=== Section Start ===

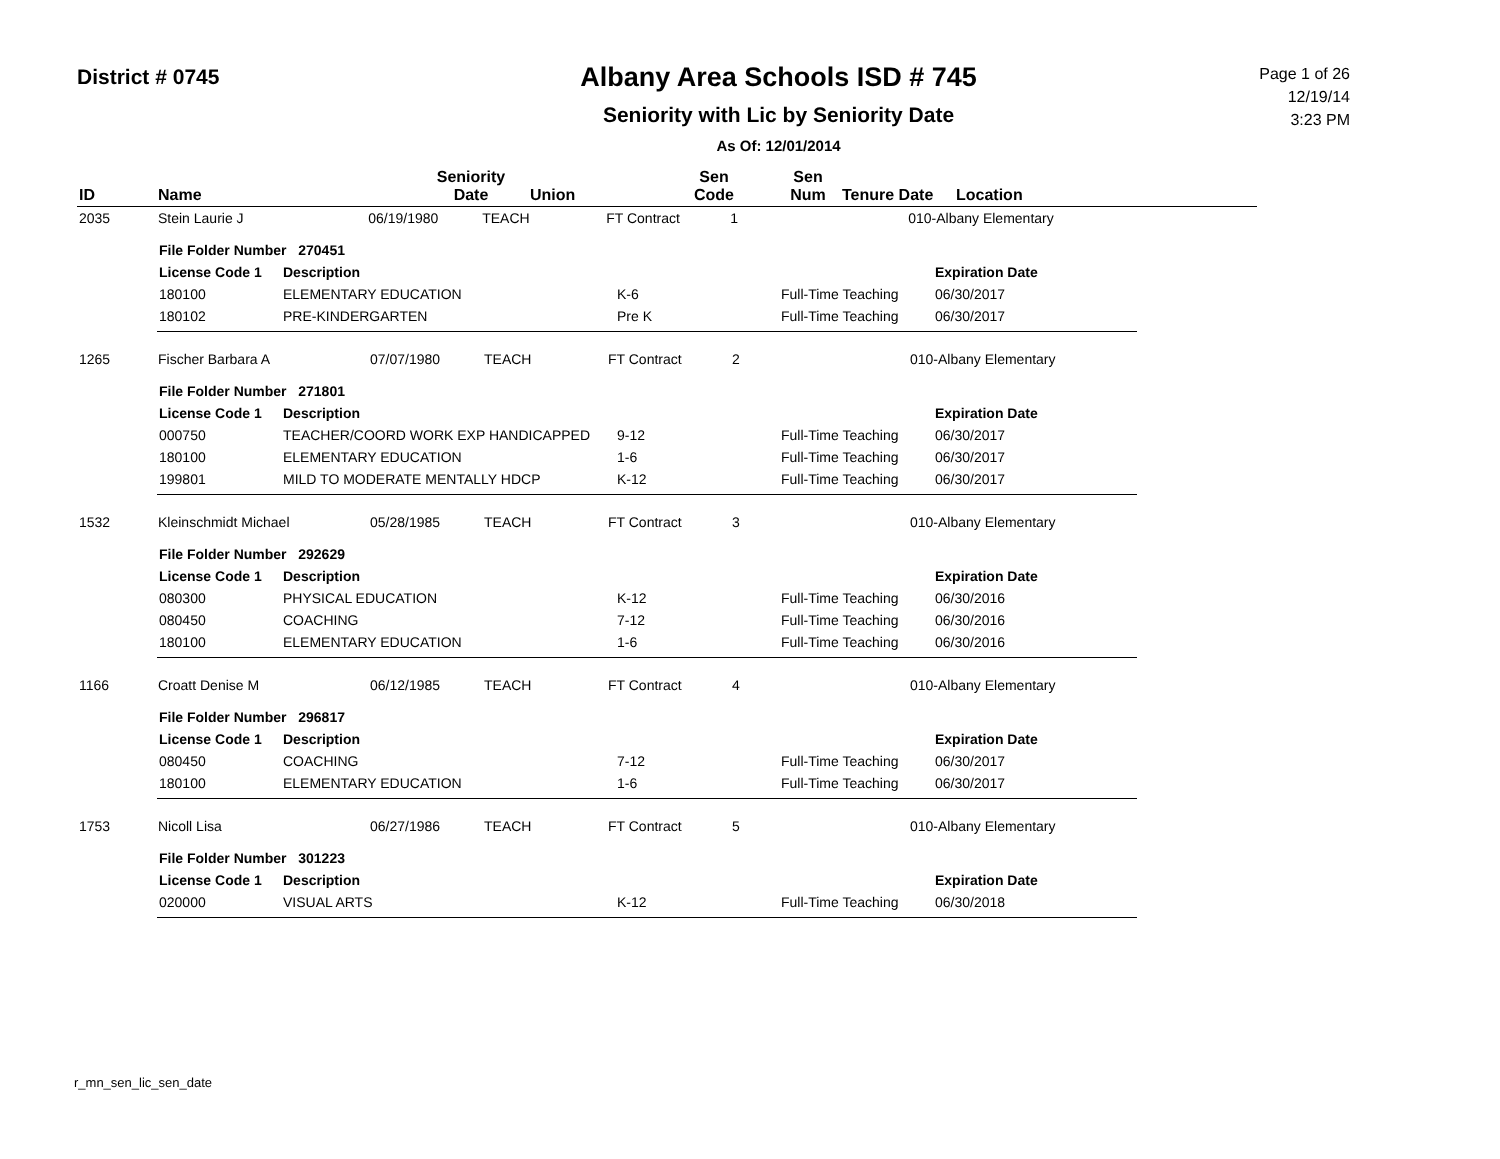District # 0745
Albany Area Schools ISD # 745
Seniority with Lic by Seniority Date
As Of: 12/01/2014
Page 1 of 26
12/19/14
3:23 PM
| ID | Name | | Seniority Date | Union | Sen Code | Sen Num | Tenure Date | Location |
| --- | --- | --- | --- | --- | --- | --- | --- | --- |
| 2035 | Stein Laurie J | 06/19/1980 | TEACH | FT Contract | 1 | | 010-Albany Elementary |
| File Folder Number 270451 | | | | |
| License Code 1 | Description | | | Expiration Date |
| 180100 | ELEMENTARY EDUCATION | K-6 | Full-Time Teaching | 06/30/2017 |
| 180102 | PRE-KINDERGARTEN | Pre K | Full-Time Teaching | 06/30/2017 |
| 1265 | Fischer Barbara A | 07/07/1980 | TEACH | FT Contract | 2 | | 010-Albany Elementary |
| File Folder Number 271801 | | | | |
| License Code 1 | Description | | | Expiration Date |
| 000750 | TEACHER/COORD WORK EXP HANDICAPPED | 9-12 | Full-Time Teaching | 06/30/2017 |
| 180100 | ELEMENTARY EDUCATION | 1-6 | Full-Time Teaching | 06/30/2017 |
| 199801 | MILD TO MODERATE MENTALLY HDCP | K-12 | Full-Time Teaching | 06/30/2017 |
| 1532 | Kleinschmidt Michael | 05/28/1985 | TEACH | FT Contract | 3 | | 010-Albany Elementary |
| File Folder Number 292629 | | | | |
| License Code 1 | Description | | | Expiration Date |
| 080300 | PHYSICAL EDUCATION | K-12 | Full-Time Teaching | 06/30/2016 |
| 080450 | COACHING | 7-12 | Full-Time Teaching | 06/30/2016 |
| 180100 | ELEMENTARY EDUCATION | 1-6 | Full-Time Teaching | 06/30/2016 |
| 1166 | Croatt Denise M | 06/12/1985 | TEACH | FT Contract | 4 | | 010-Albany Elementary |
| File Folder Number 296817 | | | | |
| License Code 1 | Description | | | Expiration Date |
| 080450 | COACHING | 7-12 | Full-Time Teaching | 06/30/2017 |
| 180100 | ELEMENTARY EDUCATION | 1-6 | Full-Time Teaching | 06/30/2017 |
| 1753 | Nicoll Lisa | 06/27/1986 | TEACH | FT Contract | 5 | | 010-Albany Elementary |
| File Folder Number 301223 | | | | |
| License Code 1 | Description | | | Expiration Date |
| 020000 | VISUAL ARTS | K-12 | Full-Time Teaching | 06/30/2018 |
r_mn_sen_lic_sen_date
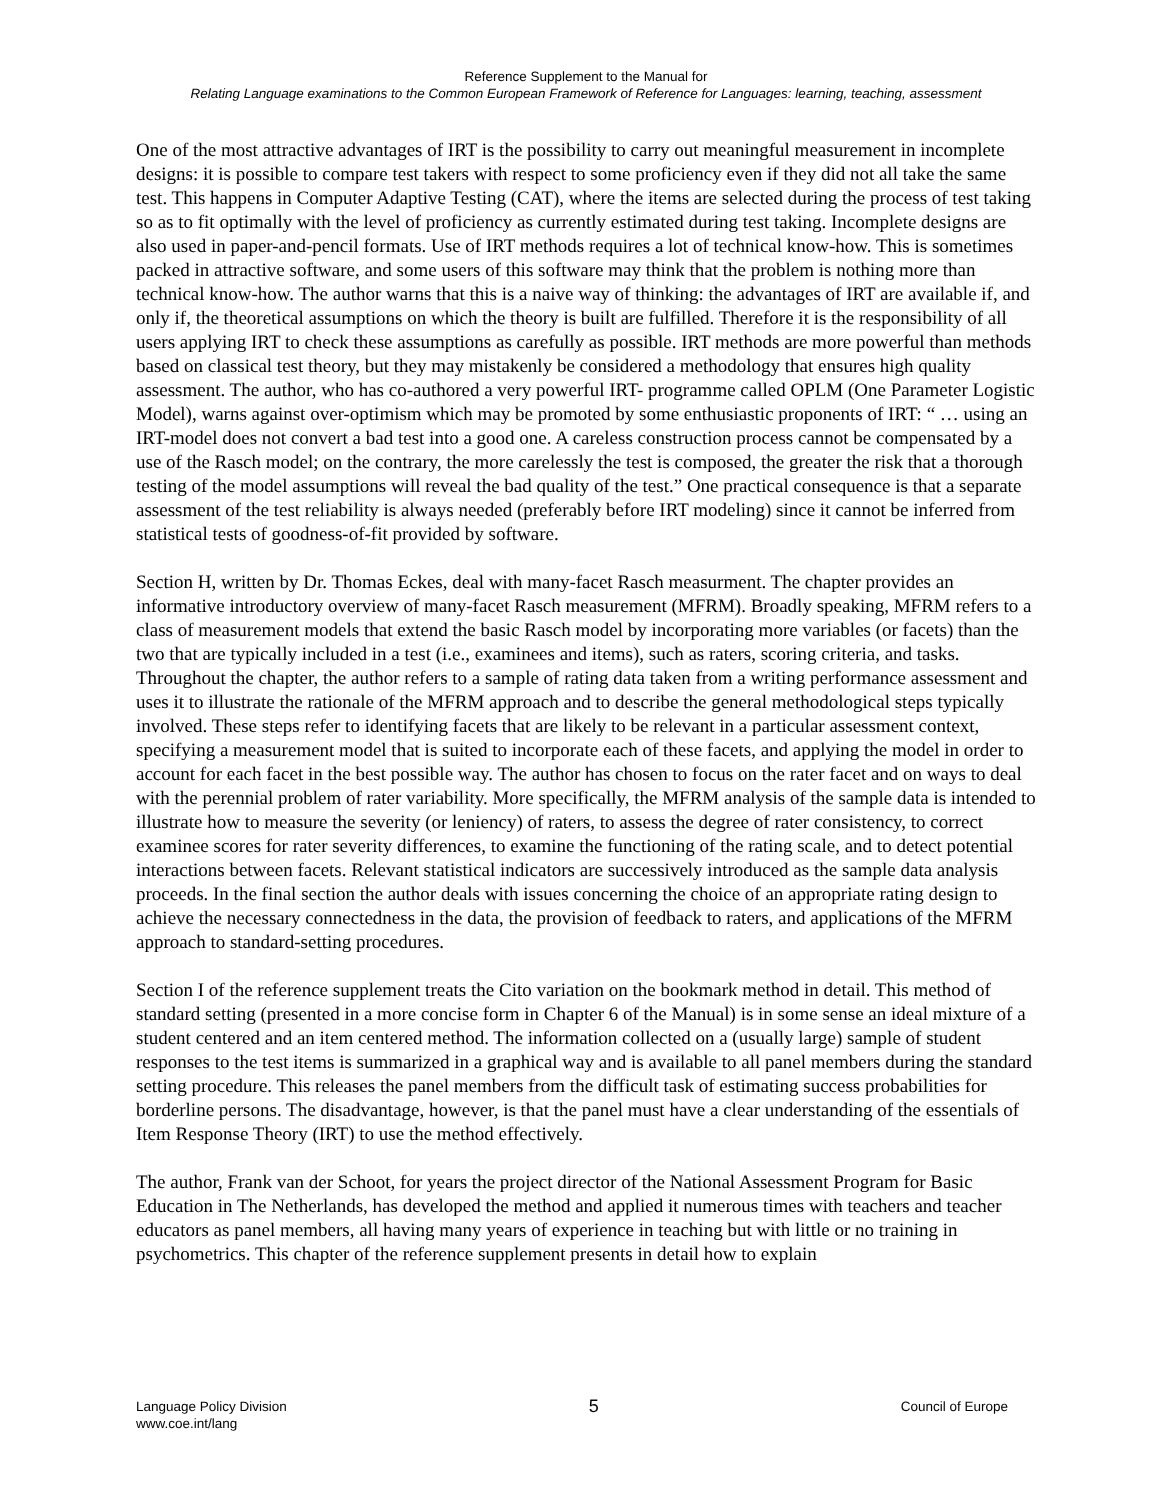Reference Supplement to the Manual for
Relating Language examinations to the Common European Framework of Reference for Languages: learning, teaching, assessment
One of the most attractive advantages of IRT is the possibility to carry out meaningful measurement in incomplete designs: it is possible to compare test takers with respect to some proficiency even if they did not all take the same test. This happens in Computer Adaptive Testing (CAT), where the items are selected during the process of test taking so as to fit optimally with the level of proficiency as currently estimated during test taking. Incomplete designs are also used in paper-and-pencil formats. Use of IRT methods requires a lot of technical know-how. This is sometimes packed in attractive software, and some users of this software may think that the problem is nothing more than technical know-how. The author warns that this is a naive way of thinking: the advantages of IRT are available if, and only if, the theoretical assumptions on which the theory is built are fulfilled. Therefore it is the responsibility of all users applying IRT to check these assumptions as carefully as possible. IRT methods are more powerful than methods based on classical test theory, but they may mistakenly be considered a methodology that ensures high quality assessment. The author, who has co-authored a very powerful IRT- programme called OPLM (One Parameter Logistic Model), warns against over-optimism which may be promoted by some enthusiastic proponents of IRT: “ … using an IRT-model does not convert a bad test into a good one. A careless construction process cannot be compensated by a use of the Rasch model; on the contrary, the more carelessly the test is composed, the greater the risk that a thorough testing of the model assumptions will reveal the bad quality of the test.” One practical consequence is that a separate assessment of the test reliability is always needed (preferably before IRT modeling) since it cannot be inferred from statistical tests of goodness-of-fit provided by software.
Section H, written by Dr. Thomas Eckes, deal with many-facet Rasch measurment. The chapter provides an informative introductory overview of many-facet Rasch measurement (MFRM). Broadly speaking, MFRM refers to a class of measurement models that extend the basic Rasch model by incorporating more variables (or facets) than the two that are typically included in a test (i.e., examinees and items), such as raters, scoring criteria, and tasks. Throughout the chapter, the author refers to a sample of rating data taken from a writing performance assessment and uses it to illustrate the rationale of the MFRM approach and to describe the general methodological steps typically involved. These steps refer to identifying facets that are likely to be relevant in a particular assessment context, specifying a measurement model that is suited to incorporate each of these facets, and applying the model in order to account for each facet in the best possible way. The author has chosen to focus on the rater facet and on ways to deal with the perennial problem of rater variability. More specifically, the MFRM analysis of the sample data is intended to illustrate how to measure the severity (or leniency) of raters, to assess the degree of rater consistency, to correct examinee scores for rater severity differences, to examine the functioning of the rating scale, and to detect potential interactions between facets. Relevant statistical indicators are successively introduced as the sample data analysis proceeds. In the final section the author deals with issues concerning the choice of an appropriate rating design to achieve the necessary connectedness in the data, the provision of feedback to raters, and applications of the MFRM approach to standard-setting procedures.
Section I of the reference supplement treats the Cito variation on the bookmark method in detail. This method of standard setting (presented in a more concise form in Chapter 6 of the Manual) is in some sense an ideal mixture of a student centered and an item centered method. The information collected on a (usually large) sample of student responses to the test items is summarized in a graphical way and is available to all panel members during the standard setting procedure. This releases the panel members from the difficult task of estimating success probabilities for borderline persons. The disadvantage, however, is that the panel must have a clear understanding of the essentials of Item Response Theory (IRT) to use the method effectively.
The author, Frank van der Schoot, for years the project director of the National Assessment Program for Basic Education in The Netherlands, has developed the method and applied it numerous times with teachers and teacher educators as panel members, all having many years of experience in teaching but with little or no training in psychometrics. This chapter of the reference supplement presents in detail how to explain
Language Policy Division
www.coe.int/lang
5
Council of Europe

=== Section End ===

Look above for the line containing "270451 | | | | |". Output from there through the line containing "K | Full-Time Teaching | 06/30/2017 |", exactly and inclusively.

| File Folder Number 270451 | | | | |
| License Code 1 | Description | | | Expiration Date |
| 180100 | ELEMENTARY EDUCATION | K-6 | Full-Time Teaching | 06/30/2017 |
| 180102 | PRE-KINDERGARTEN | Pre K | Full-Time Teaching | 06/30/2017 |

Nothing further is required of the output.